Gearhart’s counterpart in the Senate, Transportation Chairman Chris Walters, R-Putnam, could not be reached for comment Wednesday.

Pizatella, meanwhile, said the recommendations should be considered as the first phase of an ongoing comprehensive plan to fund state roads.

He said the proposals approved Wednesday took economic and political realities into consideration.

“To ask the people of West Virginia to come up with $1 billion is just not feasible,” he said.

The report calls for continued study of road funding innovations, possibly including replacing the state gas tax —which is vulnerable because of the advent of high-mileage vehicles and natural gas, electric and other alternative-fuel vehicles — with a tax based on vehicle miles traveled.
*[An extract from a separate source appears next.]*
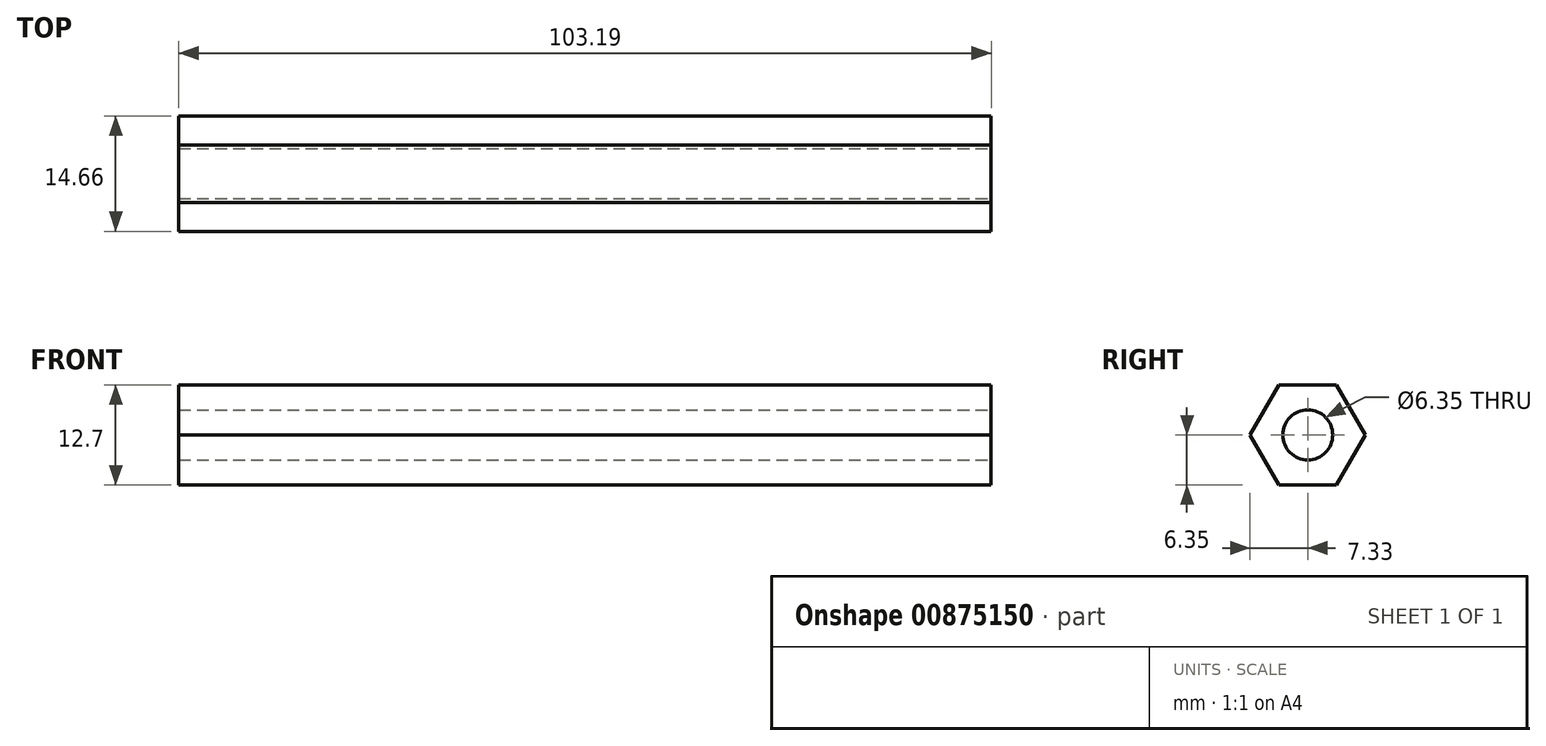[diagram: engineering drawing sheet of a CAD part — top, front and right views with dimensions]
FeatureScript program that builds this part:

Gov. Earl Ray Tomblin created the Blue Ribbon Commission in August 2012, mandating that the panel — made up of legislators, state and local officials, industry and labor representatives, scholars and citizens — study the state’s highways needs and come up with a long-term funding plan.
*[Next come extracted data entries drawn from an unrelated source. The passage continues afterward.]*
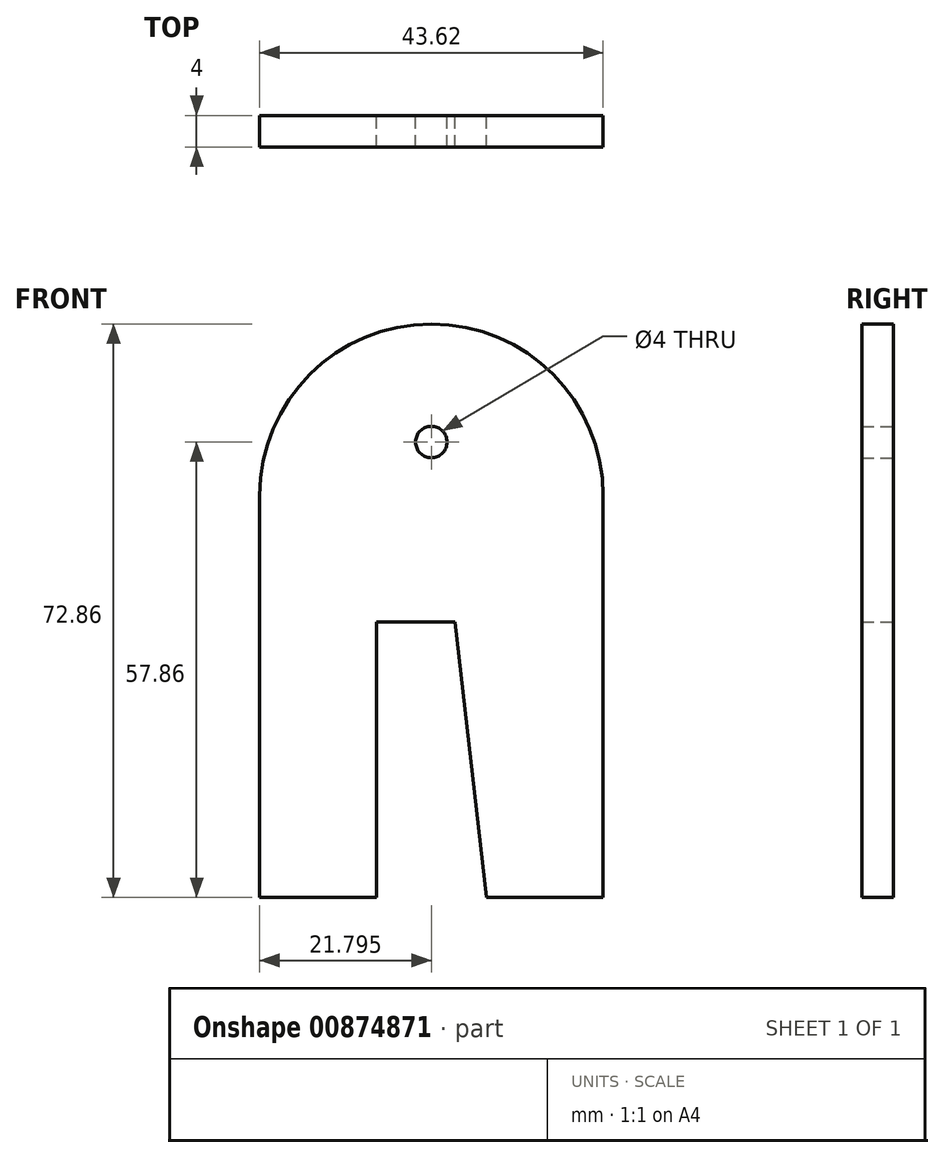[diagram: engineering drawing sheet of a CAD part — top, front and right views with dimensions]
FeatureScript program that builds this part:
annotation { "Feature Type Name" : "Feature", "Feature Type Description" : "" }
export const myFeature = defineFeature(function(context is Context, id is Id, definition is map)
    precondition{}
    {
        {
            var Q0;
            Q0=qCreatedBy(makeId("Front.planeOp"),FACE);
            var sketch = newSketch(context, id + "F0", { "sketchPlane" : qUnion([Q0])});
            skLineSegment(sketch, "E0", {"start": v(140.8, -242.23) * mm, "end": v(136.8, -207.23) * mm});
            skLineSegment(sketch, "E1", {"start": v(136.8, -207.23) * mm, "end": v(126.8, -207.23) * mm});
            skLineSegment(sketch, "E2", {"start": v(126.8, -207.23) * mm, "end": v(126.8, -242.23) * mm});
            skLineSegment(sketch, "E3", {"start": v(126.8, -242.23) * mm, "end": v(111.98, -242.23) * mm});
            skLineSegment(sketch, "E4", {"start": v(111.98, -242.23) * mm, "end": v(111.98, -191.18) * mm});
            skLineSegment(sketch, "E5", {"start": v(140.8, -242.23) * mm, "end": v(155.6, -242.23) * mm});
            skLineSegment(sketch, "E6", {"start": v(155.6, -242.23) * mm, "end": v(155.6, -191.18) * mm});
            skArc(sketch, "E7", {"start": v(155.6, -191.18) * mm, "mid": v(133.8, -169.37) * mm, "end": v(111.98, -191.18) * mm});
            skCircle(sketch, "E8", {"center": v(133.78, -184.37) * mm, "radius": 2 * mm});
            skLineSegment(sketch, "E9", {"start": v(126.8, -242.23) * mm, "end": v(207.8, -242.23) * mm, "construction": true});
            skSolve(sketch);
        }
        {
            var Q0;
            Q0=makeQuery(id+"F0.imprint","IMPRINT",FACE,{"disambiguationData":[TD([[makeQuery(id+"F0.imprint","IMPRINT",EDGE,{"derivedFrom":sQuery(id+"F0.wireOp",EDGE,"E0")}),-1.0]])]});
            extrude(context, id + "F1", {"entities" : qUnion([Q0]), "depth" : 4 * mm, "offsetDistance" : 25 * mm});
        }
    });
In addition to Pizatella, Orders and Thornhill, members include Sens. Bob Beach, Mike Hall, Robert Plymale, Delegate Ron Walters, and now-former Delegates Margaret Staggers and David Walker, Commerce Secretary Keith Burdette, Transportation Secretary Paul Mattox, St. Albans Mayor Dick Callaway, Mason County Commissioner Rick Handley, Fred Burns, of the state Trucking Association, Charles Clements, of the Route 2 and Interstate 68 Authority, Joe DeNeault, with West Virginians for Better Transportation, Gary Facemyer, with the American Council of Engineering Companies, Carol Fulks, with the state Hospitality and Travel Association, Brenda Nichols Harper, with the state Chamber of Commerce; Marc Meachum, with the Bluefield Chamber of Commerce, Kenny Perdue, with the West Virginia AFL-CIO, Karen Price, with the state Manufacturers Association, Mary Prim, with the Contractors’ Labor Council, Don Rigby, with the Wheeling Regional Economic Development Partnership, Gary Tillis, with the Affiliated Construction Trades, Jan Vineyard, with the state Business and Industry Council, academics Andrew Nichols, of Marshall University, and Tom Witt, retired from West Virginia University, and citizen members Mark Baldwin and David Satterfield.